* **DOCUMENT TEXT**
[Start of section]
# Tutorial Contest Winner June 2009: BeautyPsycho



## Hilly (Jul 7, 2009)

Please help me to congratulate BeautyPsycho for winning this month's tutorial contest!!! Your votes decided she was the winner for the month. BeautyPsycho will receive the prize of a $25 gift certificate to an online e-retailer, and a 4 month upgrade to a Premium Member subscription to Specktra.net.

Thank you so much, BeautyPsycho , for your tutorial, and to all who participated. We are greatly looking forward to next month's entries!







You can check out her tutorial here:

http://www.specktra.net/forum/f282/l...ye-tut-141020/


----------



## L1LMAMAJ (Jul 15, 2009)

yay!! congrats!! it was a great tut!
[End of section]
* **QUESTIONS ON THE MATERIAL**
a. Repeat all the rows below line for line, leaving the pictures out of your answer.
b. Carry on the forum thread about the June 2009 tutorial contest winner from its last post.
The rows have nothing to do with the forum thread above.

* **DATASET CONTENT**
[Start of section]
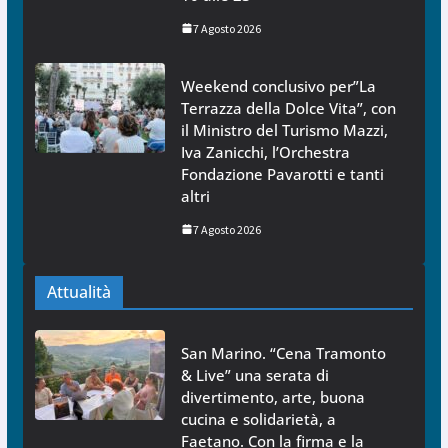
7 Agosto 2026
Weekend conclusivo per”La
Terrazza della Dolce Vita”, con
il Ministro del Turismo Mazzi,
Iva Zanicchi, l’Orchestra
Fondazione Pavarotti e tanti
altri
7 Agosto 2026
Attualità
San Marino. “Cena Tramonto
& Live” una serata di
divertimento, arte, buona
cucina e solidarietà, a
Faetano. Con la firma e la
[End of section]
* **OUTPUTS BY TASK**
a.
7 Agosto 2026
Weekend conclusivo per”La
Terrazza della Dolce Vita”, con
il Ministro del Turismo Mazzi,
Iva Zanicchi, l’Orchestra
Fondazione Pavarotti e tanti
altri
7 Agosto 2026
Attualità
San Marino. “Cena Tramonto
& Live” una serata di
divertimento, arte, buona
cucina e solidarietà, a
Faetano. Con la firma e la

b.
----------



## Susanne (Jul 23, 2009)

Congratulations!! Well done.


----------



## Ellen1 (Jul 23, 2009)

nice work!

Congrats!!!!


----------



## MforMyName (Jul 26, 2009)

Congratulations BeautyPsycho!


----------



## gildedangel (Jul 26, 2009)

Yay! Congratulations!!!!


----------



## TISH1124 (Jul 26, 2009)

Congrats!!!


----------



## makeupNdesign (Jul 30, 2009)

Congrats!!


----------



## elegant-one (Jul 30, 2009)

You're so pretty - Congrats!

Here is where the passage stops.